● Exercise description:
Reproduce the text lines of the data below verbatim, omitting the pictures.

● The input:
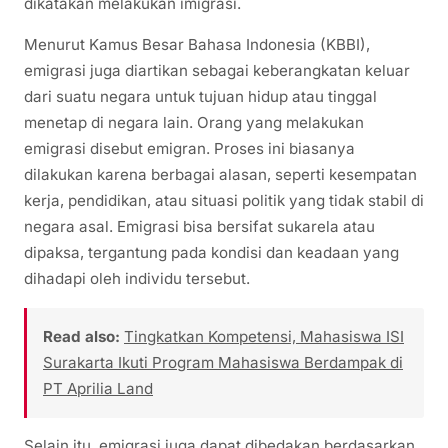
dikatakan melakukan imigrasi.
Menurut Kamus Besar Bahasa Indonesia (KBBI),
emigrasi juga diartikan sebagai keberangkatan keluar
dari suatu negara untuk tujuan hidup atau tinggal
menetap di negara lain. Orang yang melakukan
emigrasi disebut emigran. Proses ini biasanya
dilakukan karena berbagai alasan, seperti kesempatan
kerja, pendidikan, atau situasi politik yang tidak stabil di
negara asal. Emigrasi bisa bersifat sukarela atau
dipaksa, tergantung pada kondisi dan keadaan yang
dihadapi oleh individu tersebut.
Read also:
Tingkatkan Kompetensi, Mahasiswa ISI
Surakarta Ikuti Program Mahasiswa Berdampak di
PT Aprilia Land
Selain itu, emigrasi juga dapat dibedakan berdasarkan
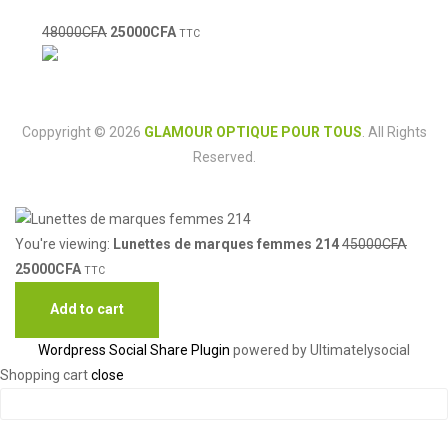
48000
CFA
25000
CFA
TTC
Coppyright © 2026
GLAMOUR OPTIQUE POUR TOUS
. All Rights
Reserved.
You're viewing:
Lunettes de marques femmes 214
45000
CFA
25000
CFA
TTC
Add to cart
Wordpress Social Share Plugin
powered by Ultimatelysocial
Shopping cart
close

● Solution below:
dikatakan melakukan imigrasi.
Menurut Kamus Besar Bahasa Indonesia (KBBI),
emigrasi juga diartikan sebagai keberangkatan keluar
dari suatu negara untuk tujuan hidup atau tinggal
menetap di negara lain. Orang yang melakukan
emigrasi disebut emigran. Proses ini biasanya
dilakukan karena berbagai alasan, seperti kesempatan
kerja, pendidikan, atau situasi politik yang tidak stabil di
negara asal. Emigrasi bisa bersifat sukarela atau
dipaksa, tergantung pada kondisi dan keadaan yang
dihadapi oleh individu tersebut.
Read also:
Tingkatkan Kompetensi, Mahasiswa ISI
Surakarta Ikuti Program Mahasiswa Berdampak di
PT Aprilia Land
Selain itu, emigrasi juga dapat dibedakan berdasarkan
48000
CFA
25000
CFA
TTC
Coppyright © 2026
GLAMOUR OPTIQUE POUR TOUS
. All Rights
Reserved.
You're viewing:
Lunettes de marques femmes 214
45000
CFA
25000
CFA
TTC
Add to cart
Wordpress Social Share Plugin
powered by Ultimatelysocial
Shopping cart
close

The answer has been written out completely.